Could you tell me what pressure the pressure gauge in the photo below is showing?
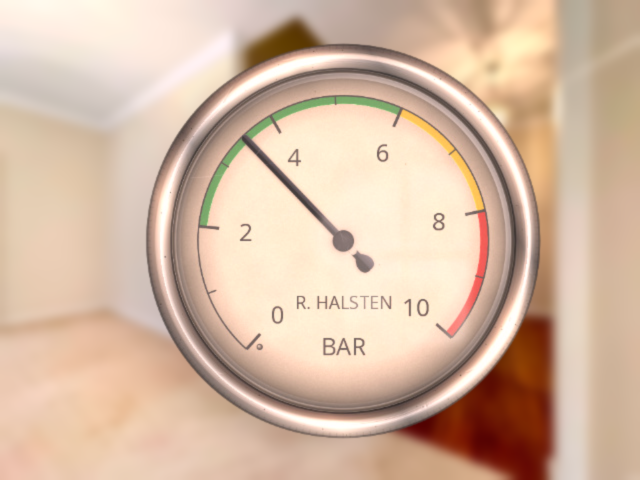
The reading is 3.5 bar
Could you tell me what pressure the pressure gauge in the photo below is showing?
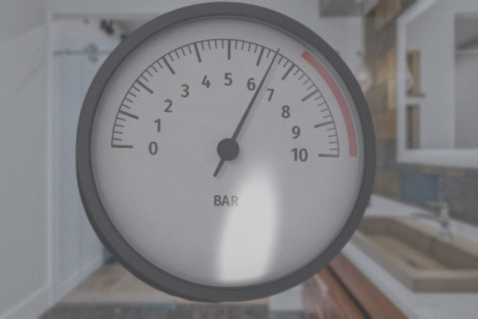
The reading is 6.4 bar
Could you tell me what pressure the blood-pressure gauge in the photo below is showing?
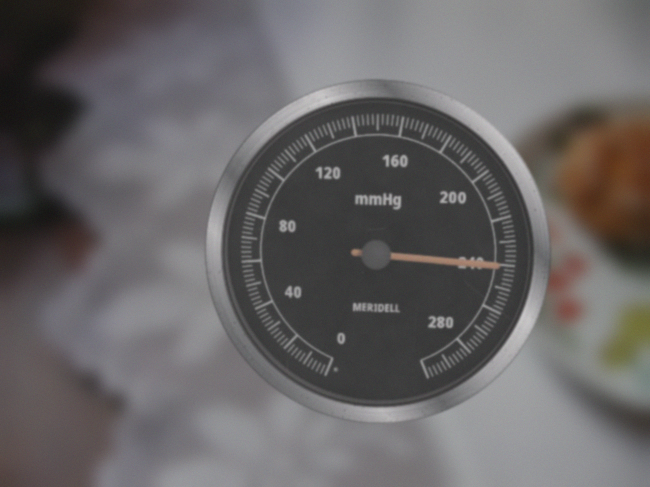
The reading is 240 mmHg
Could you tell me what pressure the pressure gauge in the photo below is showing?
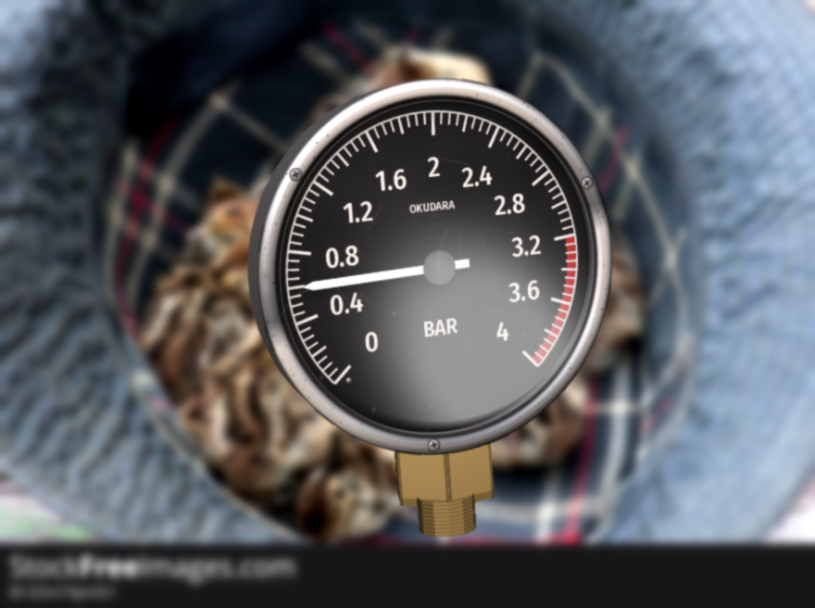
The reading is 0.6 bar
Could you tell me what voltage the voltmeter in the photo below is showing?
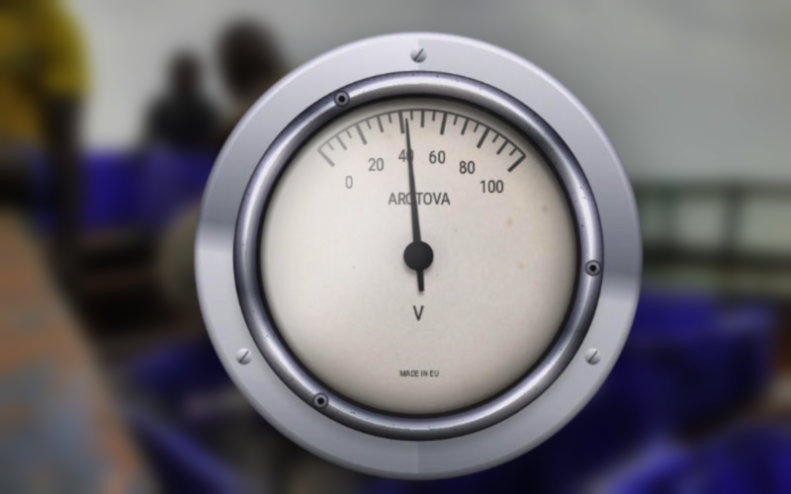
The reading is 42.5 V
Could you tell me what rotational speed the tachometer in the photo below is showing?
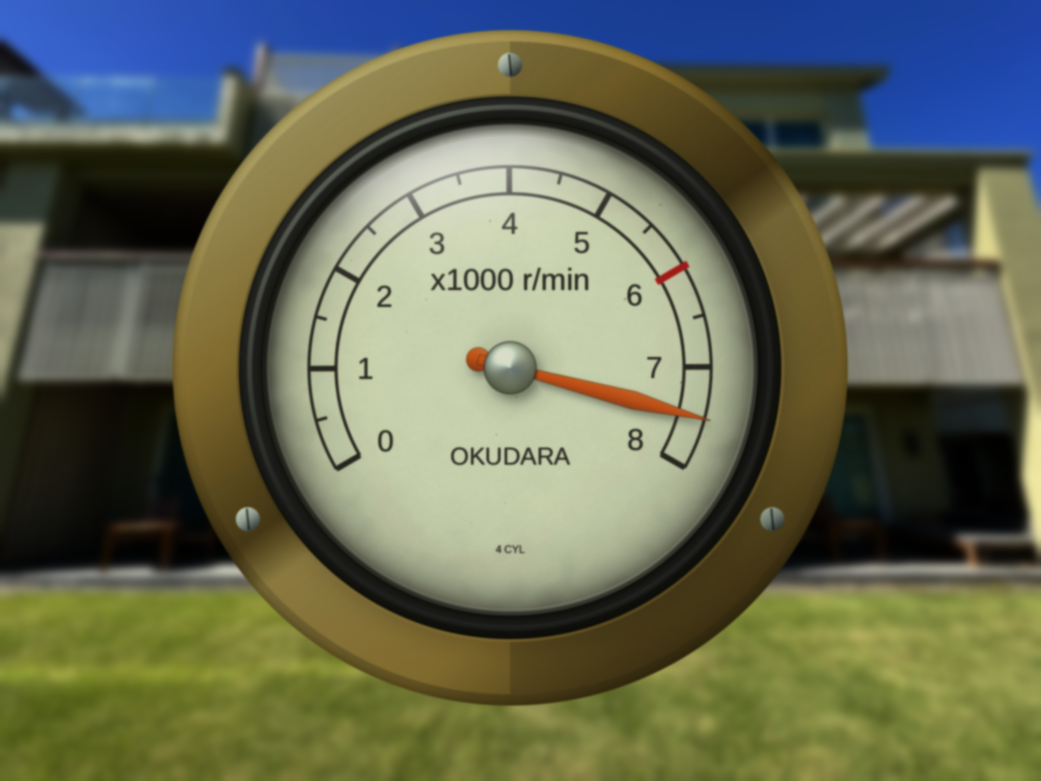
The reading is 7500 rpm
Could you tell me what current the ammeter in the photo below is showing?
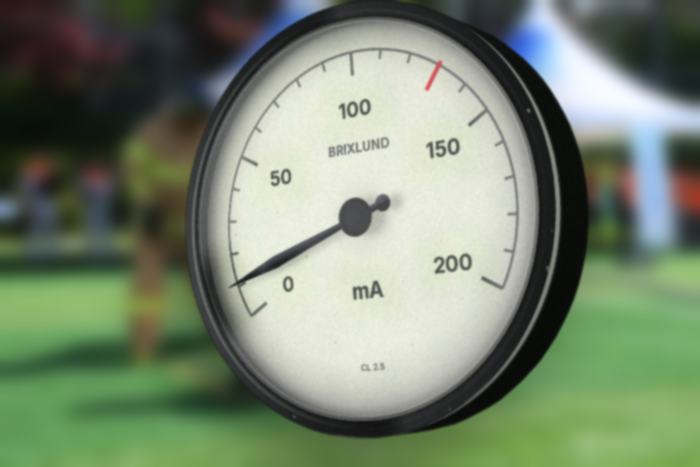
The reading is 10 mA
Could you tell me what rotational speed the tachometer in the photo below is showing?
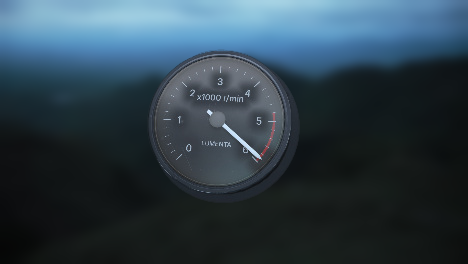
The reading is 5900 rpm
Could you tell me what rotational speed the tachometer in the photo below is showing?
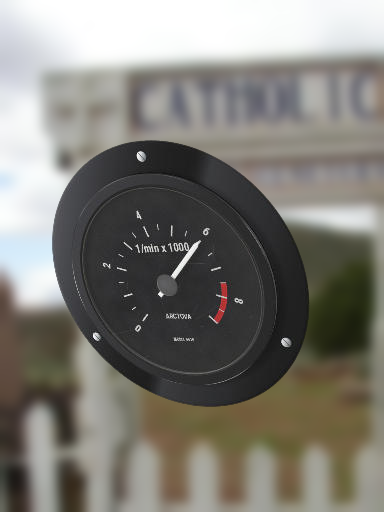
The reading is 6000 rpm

_ _ _ _

# Exercise description:
Write every line of the rows above as a JSON list of strings, one string per line, with blank lines skipped and the pictures left out.

# Expected answer:
[
  "Could you tell me what pressure the pressure gauge in the photo below is showing?",
  "The reading is 3.5 bar",
  "Could you tell me what pressure the pressure gauge in the photo below is showing?",
  "The reading is 6.4 bar",
  "Could you tell me what pressure the blood-pressure gauge in the photo below is showing?",
  "The reading is 240 mmHg",
  "Could you tell me what pressure the pressure gauge in the photo below is showing?",
  "The reading is 0.6 bar",
  "Could you tell me what voltage the voltmeter in the photo below is showing?",
  "The reading is 42.5 V",
  "Could you tell me what rotational speed the tachometer in the photo below is showing?",
  "The reading is 7500 rpm",
  "Could you tell me what current the ammeter in the photo below is showing?",
  "The reading is 10 mA",
  "Could you tell me what rotational speed the tachometer in the photo below is showing?",
  "The reading is 5900 rpm",
  "Could you tell me what rotational speed the tachometer in the photo below is showing?",
  "The reading is 6000 rpm"
]